Provided passage START
A team of ACEMS researchers have recently proposed a novel method to speed up MCMC algorithms in big data problems. The paper, which has been accepted for publication in the Journal of the American Statistical Association (JASA), brings together several fields of statistics. The team consisted of Dr Matias Quiroz and Professor Robert Kohn from the University of New South Wales (UNSW), Professor Mattias Villani from Linköping University in Sweden, and Dr Minh Ngoc Tran from The University of Sydney.

Simply put, the research focuses on using a subsample of the data in each iteration of the algorithm, rather than the full data set, so that computationally it’s much quicker to do.

“So instead of evaluating the whole data set, we use a subsample and construct an estimate of the likelihood of the full data set,” said Dr Quiroz, one of the team members.

“The challenge is to do this in such a way that we don't lose any information contained in the full dataset. In other words, the aim is to get the same inference from a small subsample as you would if the full dataset was used instead.”
Provided passage END
Supplied data START
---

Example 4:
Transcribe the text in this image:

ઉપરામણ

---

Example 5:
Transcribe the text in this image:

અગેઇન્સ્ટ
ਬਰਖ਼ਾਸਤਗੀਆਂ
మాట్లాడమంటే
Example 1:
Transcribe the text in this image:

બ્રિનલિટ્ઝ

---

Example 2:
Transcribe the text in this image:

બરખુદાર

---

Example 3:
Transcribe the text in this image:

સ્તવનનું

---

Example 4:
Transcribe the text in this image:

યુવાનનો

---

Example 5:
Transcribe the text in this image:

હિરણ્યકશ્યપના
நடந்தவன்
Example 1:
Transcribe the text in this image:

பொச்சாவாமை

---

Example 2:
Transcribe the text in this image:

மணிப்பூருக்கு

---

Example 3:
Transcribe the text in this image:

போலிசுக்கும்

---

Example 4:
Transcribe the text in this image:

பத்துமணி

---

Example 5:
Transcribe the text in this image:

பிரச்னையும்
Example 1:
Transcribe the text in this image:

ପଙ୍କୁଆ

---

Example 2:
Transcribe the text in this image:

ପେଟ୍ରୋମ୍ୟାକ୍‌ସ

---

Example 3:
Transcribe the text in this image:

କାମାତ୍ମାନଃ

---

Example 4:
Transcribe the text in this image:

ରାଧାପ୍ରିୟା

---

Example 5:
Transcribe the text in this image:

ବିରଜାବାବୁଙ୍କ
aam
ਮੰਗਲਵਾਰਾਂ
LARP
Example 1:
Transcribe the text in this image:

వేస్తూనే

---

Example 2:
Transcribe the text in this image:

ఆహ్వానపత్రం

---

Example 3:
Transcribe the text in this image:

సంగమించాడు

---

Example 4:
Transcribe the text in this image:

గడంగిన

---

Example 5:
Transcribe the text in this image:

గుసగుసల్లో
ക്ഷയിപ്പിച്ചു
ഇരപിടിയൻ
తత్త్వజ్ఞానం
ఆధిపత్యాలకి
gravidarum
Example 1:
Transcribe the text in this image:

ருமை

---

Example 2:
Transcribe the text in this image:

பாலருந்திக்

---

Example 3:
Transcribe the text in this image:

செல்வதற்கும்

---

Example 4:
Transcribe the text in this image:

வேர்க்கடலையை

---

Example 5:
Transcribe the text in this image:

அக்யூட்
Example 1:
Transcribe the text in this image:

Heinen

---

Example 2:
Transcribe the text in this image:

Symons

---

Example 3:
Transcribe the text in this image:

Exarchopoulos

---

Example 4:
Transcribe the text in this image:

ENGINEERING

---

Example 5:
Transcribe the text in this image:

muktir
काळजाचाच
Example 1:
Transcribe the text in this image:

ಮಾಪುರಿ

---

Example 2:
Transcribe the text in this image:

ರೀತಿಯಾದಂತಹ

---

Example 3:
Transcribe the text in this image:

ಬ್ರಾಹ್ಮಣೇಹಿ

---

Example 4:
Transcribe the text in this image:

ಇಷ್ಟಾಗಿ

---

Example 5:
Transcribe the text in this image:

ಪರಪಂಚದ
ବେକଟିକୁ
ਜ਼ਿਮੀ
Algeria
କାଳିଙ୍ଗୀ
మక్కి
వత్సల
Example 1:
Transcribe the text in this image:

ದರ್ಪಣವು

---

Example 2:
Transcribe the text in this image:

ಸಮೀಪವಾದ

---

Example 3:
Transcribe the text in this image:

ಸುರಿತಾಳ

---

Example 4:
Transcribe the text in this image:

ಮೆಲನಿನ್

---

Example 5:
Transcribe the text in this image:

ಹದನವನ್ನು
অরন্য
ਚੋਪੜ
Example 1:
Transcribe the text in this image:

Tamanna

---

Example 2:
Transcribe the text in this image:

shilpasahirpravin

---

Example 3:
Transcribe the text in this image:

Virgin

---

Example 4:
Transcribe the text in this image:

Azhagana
Supplied data END
Action item. Please continue the article on speeding up MCMC with data subsamples, picking up right after its final sentence.

Written answer.
 “The problem formulation sounds very easy. But it turns out there are a lot of issues encountered, so we needed to develop a really solid framework to address the issues. I think that what made the research so successful is that it was a real team effort drawing on the research strengths of all the team to combine two quite separate fields in Statistics: The first is the well-developed field of Survey Sampling; the second is MCMC simulation methods and in particular the new and fast developing field of pseudo marginal methods.  The team showed the correctness of the methods in an MCMC context, demonstrated empirically that the methods worked well, and provided a rigorous mathematical justification of their large sample properties.”

Dr Quiroz says these types of methods are getting a lot of attention in the field of machine learning.

“Our paper show that our method outperforms those machine learning methods by a lot. We have some very interesting ongoing work on scaling these methods to a large number of parameters by using principles from physics,” said Dr Quiroz.

That work also includes Khue-Dung Dang, a Ph.D. student supervised by Prof Kohn and co-supervised by Dr Quiroz.